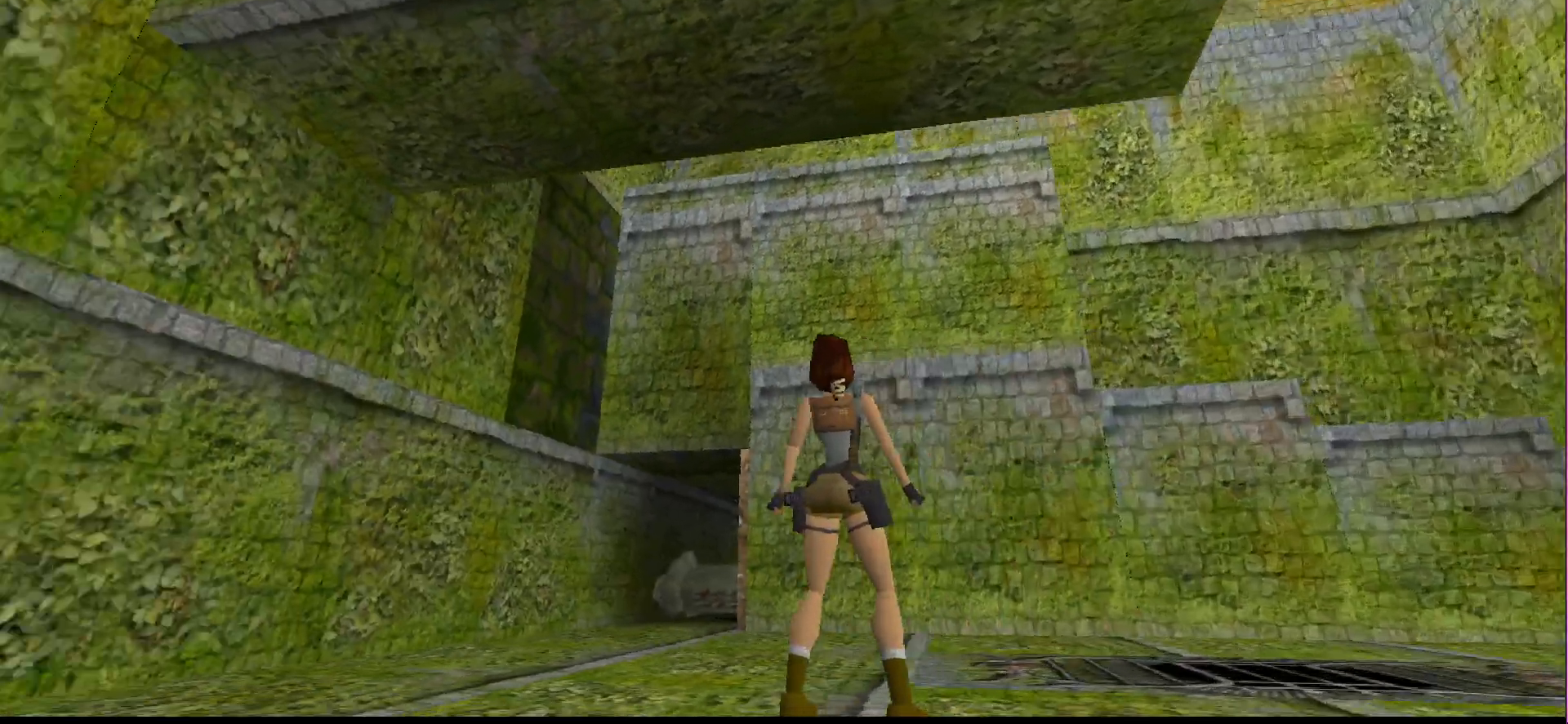
{"buttons": ["L1", "DPAD_LEFT"], "events": []}
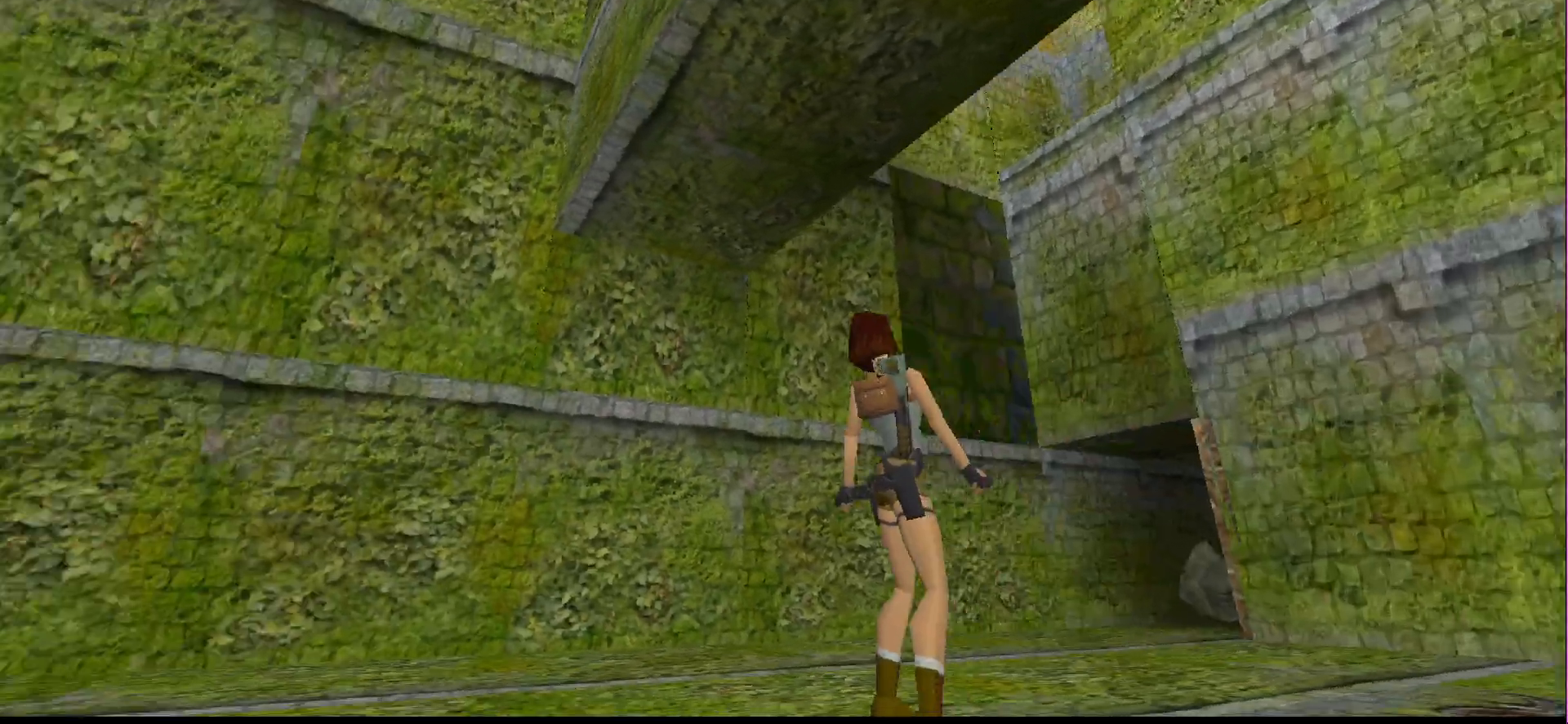
{"buttons": ["L1"], "events": [[133, "DPAD_LEFT", "up"]]}
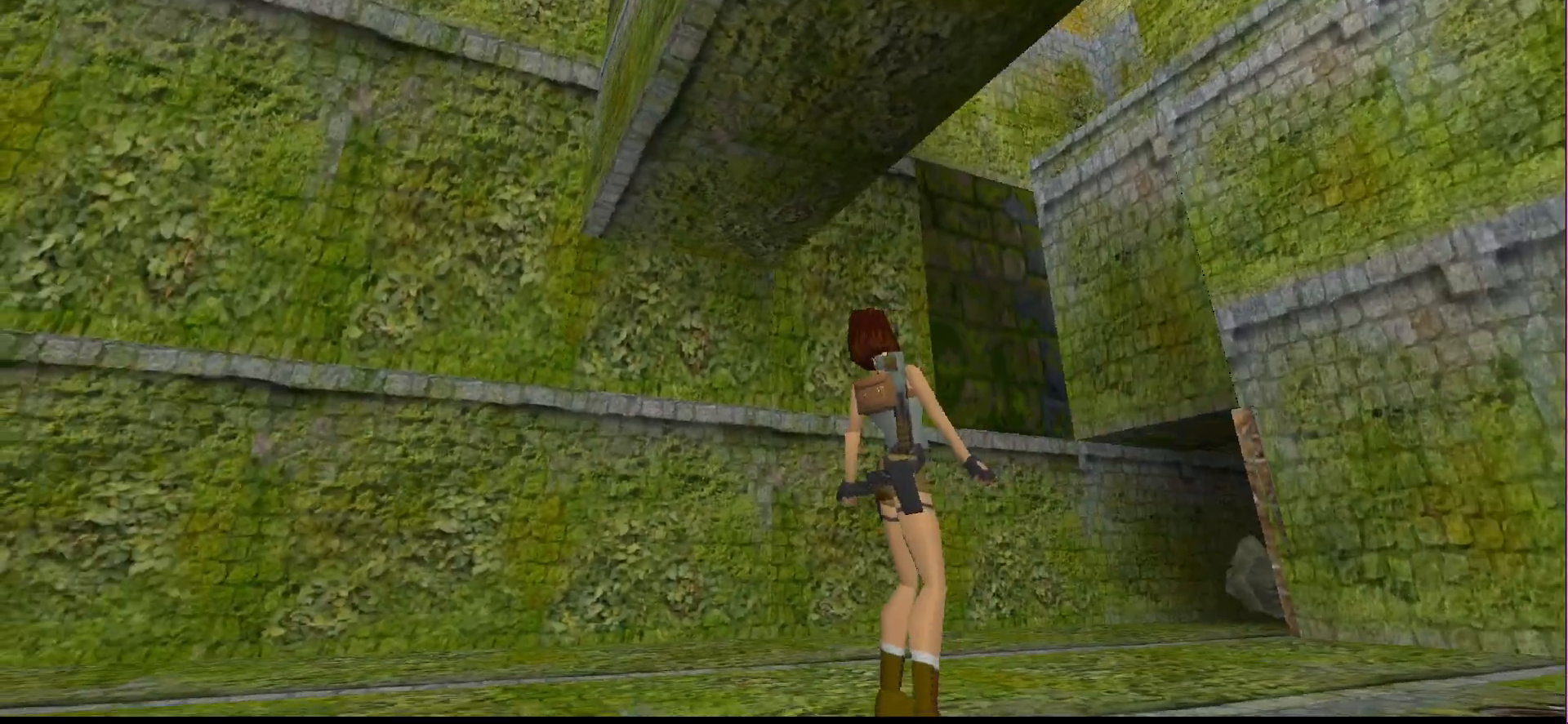
{"buttons": ["L1"], "events": []}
******************************
--- TASK DESCRIPTION ---
Skipping all images, output the listing exactly.

--- EXERCISE SOLUTION ---
{"buttons": ["L1", "DPAD_LEFT"], "events": []}
{"buttons": ["L1"], "events": [[133, "DPAD_LEFT", "up"]]}
{"buttons": ["L1"], "events": []}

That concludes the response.